Amazon SNS recently announced the public preview of message data protection. Identifying PII data and other sensitive information in flight, the new SNS feature leverages pattern matching, machine learning models, and data protection policies to simplify data protection and compliance in applications that exchange high volumes of data.
One of the first managed services on AWS, SNS uses the publish/subscribe model for delivery of messages, supporting both standard and FIFO topics. For standard topics only, owners can now enable message data protection to scan messages in real-time for sensitive data and provide detailed audit reports or block the message delivery. Otavio Ferreira, senior software development manager at AWS, and his team explain:
With message data protection for SNS, you can scan messages in real time for PII/PHI data and receive audit reports containing scan results. You can also prevent applications from receiving sensitive data by blocking inbound messages to an SNS topic or outbound messages to an SNS subscription. Message data protection for SNS supports a repository of over 25 unique PII/PHI data identifiers. These include people’s names, addresses, social security numbers, credit card numbers, and prescription drug codes These capabilities can help you adhere to a variety of compliance regulations, including HIPAA, FedRAMP, GDPR, and PCI.

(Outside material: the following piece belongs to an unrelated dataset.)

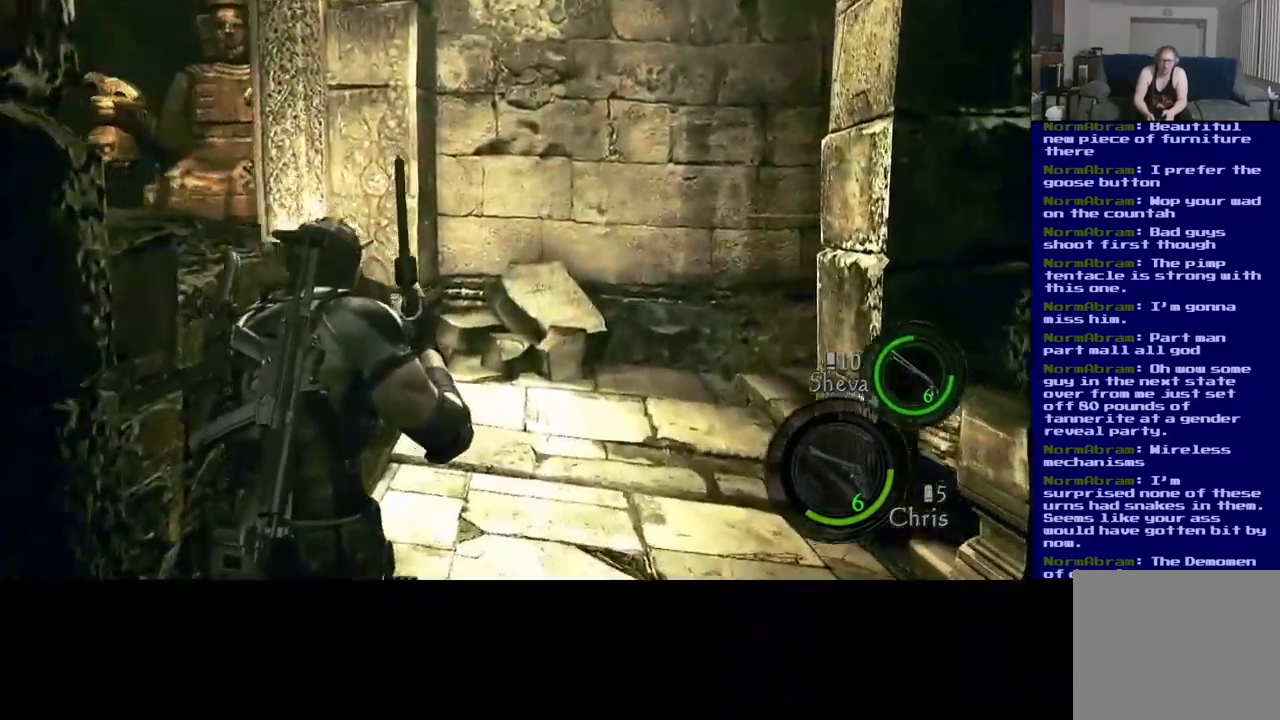
{"buttons": ["L3"], "left_stick": "up", "right_stick": "left", "events": [[450, "right_stick", "left"]]}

Source: https://docs.aws.amazon.com/sns/latest/dg/sns-message-data-protection-policies.html
Customers can define an audit policy to determine whether any of the systems are inadvertently sending or receiving sensitive data or use a block policy to prevent the delivery. Other supported data identifiers include credentials, such as AWS secret access keys, and device identifiers, such as IP address and MAC address. David Boyne, senior developer advocate at AWS, tweets:
This is pretty neat. Using policies to detect PII information and audit or block messages in flight is awesome. Great for EDA applications as you scale them in orgs, it's so easy to add PII information into messages/events, be interesting to see this being used
Discussing possible use cases, Ferreira and his team write:
Consider an application that processes a variety of transactions for a set of health clinics, an organization that operates in a regulated environment. Compliance frameworks require that the organization take measures to protect both sensitive health records and financial information.
The new CloudWatch metrics MessageWithFindings and MessageWithNoFindings track how frequently PII/PHI data is published to an SNS topic and the amount of sensitive data published to a topic.

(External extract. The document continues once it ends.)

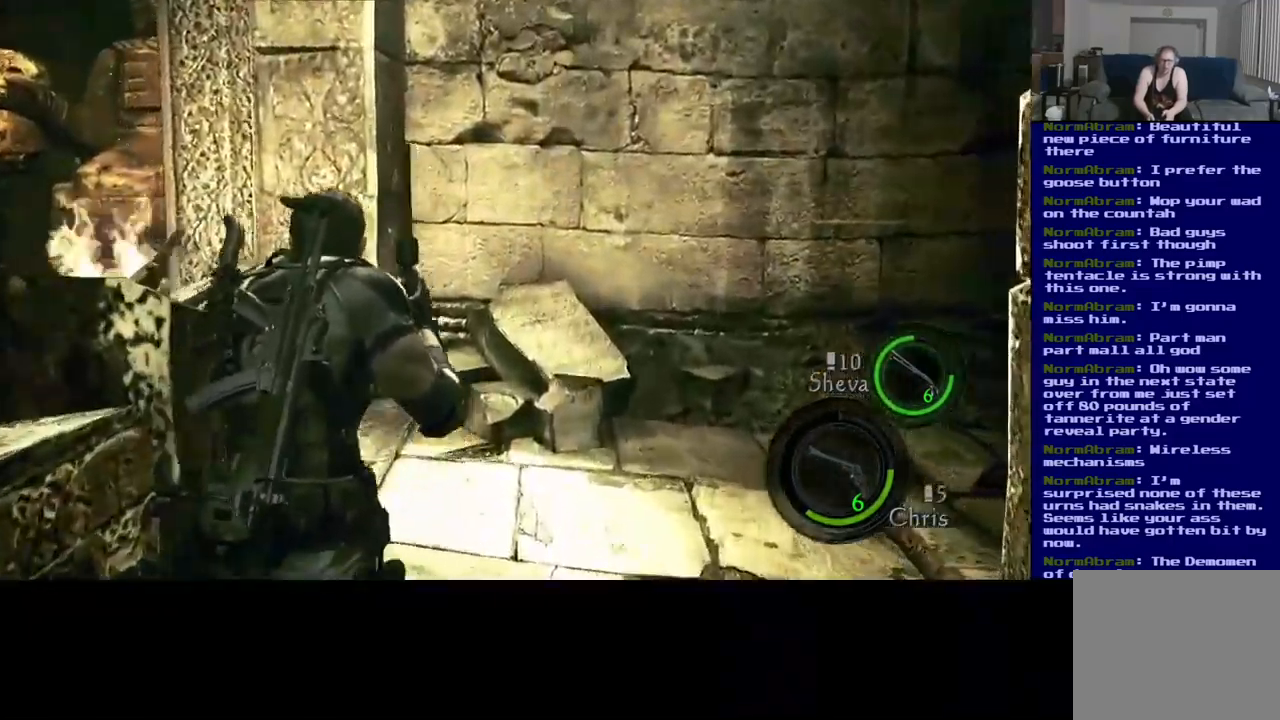
{"buttons": ["L3"], "left_stick": "up", "right_stick": "left", "events": []}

Source: https://aws.amazon.com/about-aws/whats-new/2022/09/amazon-sns-preview-message-data-protection-sensitive-data-in-motion/
Amazon SNS message data protection is currently available in a subset of AWS regions. The pricing of the new feature is based on the amount of payload data scanned, with a minimum of 1KB of message scanning, and the amount of audit report data generated: with prices depending on the region, message scanning starts at 0.08 USD per GB and audit reporting starts at 0.19 USD per GB.
During the preview, message data protection does not support the PublishBatch API for inbound messages.